Qwen2.5-7B-EU-Funding-Expert

A fine-tuned version of Qwen/Qwen2.5-7B-Instruct specialized in European Union research funding programmes. This model has been trained on 435K+ question-answer pairs derived from the official CORDIS (Community Research and Development Information Service) database.

What it knows

The model has expert knowledge across all 6 EU framework programmes:

Programme	Period	Projects
FP4	1994–1998	~13K
FP5	1998–2002	~17K
FP6	2002–2006	~10K
FP7	2007–2013	~26K
Horizon 2020	2014–2020	~36K
Horizon Europe	2021–2027	~24K

It can answer questions about:

🔬 Project details: objectives, methodology, expected impacts
💰 Funding information: total costs, EC contributions, funding schemes
📅 Timelines: start/end dates, project duration
🏢 Organizations: coordinators, participants, country information
🧬 Scientific domains: EuroSciVoc classifications, research topics
📊 Programme-level statistics: funding distribution, topic clusters
🔄 Cross-programme comparisons: funding trends across FP4→Horizon Europe

Usage

With PEFT (recommended)

▶ [DATASET CONTENT]

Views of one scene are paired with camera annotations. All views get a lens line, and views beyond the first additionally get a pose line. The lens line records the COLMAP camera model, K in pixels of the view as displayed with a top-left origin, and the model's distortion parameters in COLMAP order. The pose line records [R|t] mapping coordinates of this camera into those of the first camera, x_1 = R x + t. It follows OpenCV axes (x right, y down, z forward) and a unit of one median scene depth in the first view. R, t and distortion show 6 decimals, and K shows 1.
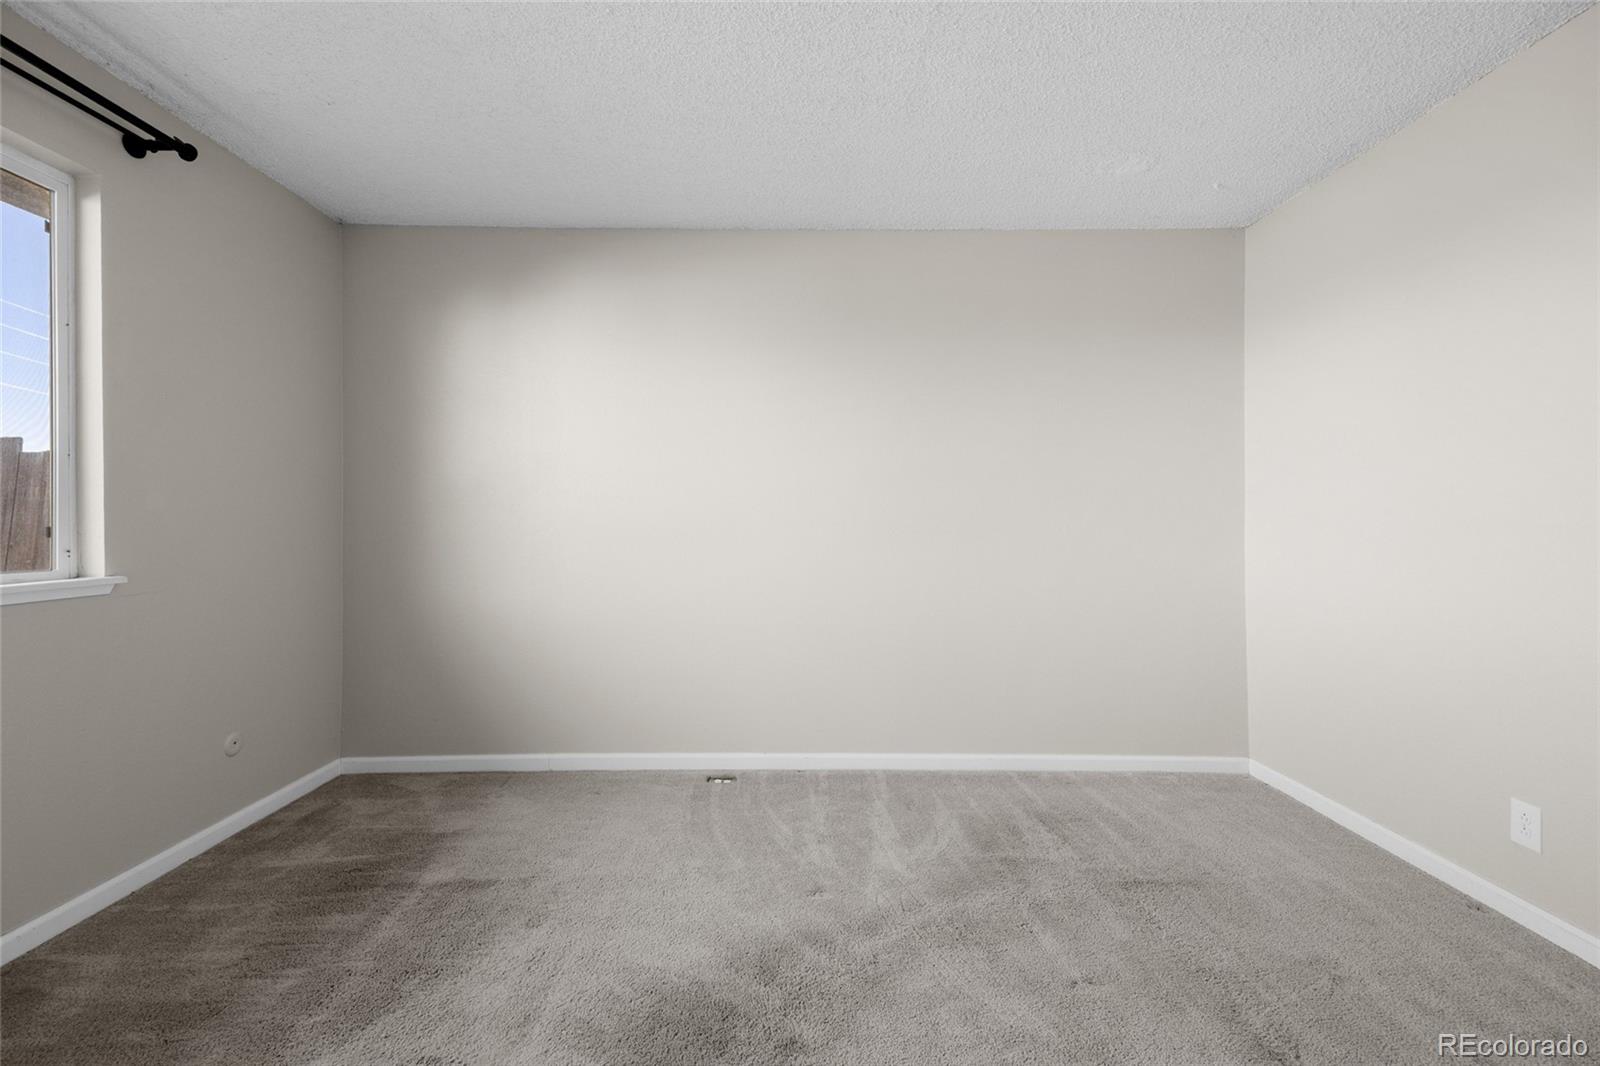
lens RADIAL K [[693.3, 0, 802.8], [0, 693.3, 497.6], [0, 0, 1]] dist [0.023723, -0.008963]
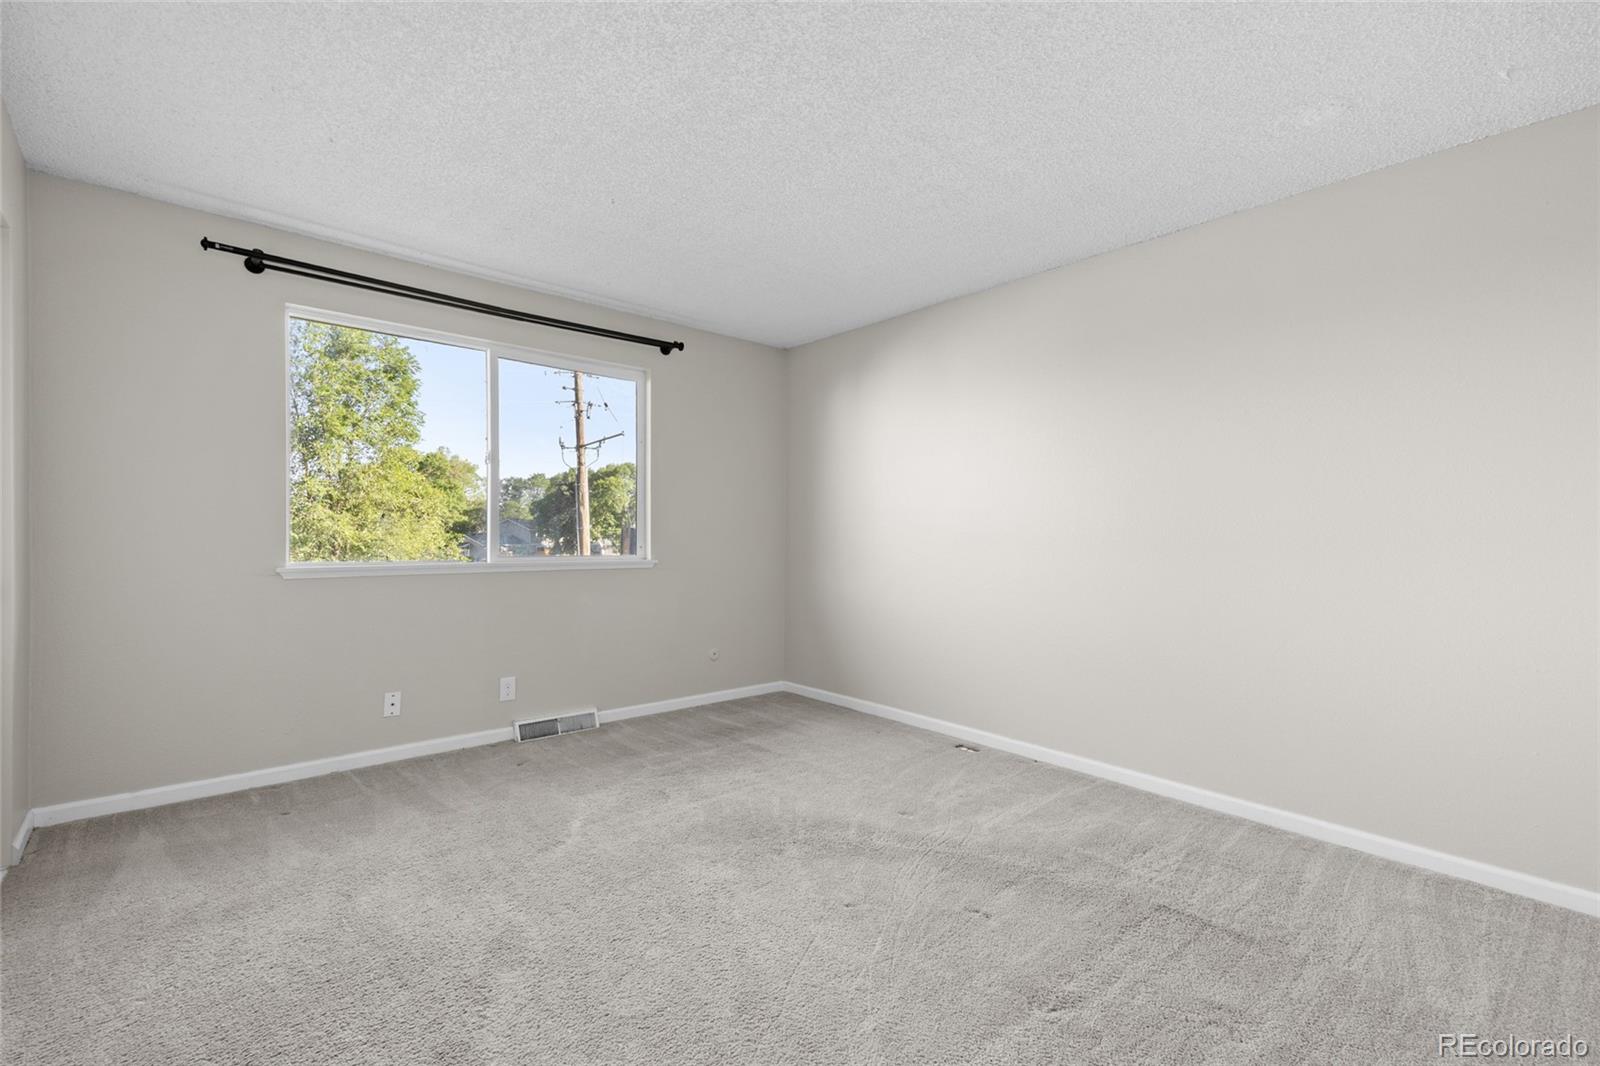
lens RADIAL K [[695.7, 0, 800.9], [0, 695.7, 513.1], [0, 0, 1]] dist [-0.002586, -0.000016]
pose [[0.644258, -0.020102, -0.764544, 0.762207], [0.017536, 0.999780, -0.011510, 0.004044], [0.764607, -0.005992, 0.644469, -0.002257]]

▶ [DIRECTIONS]
1. Reproduce the model card's wording from "It can answer" through "With PEFT (recommended)".
2. According to the model card, what database were the model's training question-answer pairs derived from?

▶ [TASK RESPONSES]
1.
It can answer questions about:

🔬 Project details: objectives, methodology, expected impacts
💰 Funding information: total costs, EC contributions, funding schemes
📅 Timelines: start/end dates, project duration
🏢 Organizations: coordinators, participants, country information
🧬 Scientific domains: EuroSciVoc classifications, research topics
📊 Programme-level statistics: funding distribution, topic clusters
🔄 Cross-programme comparisons: funding trends across FP4→Horizon Europe

Usage

With PEFT (recommended)

2. The official CORDIS (Community Research and Development Information Service) database.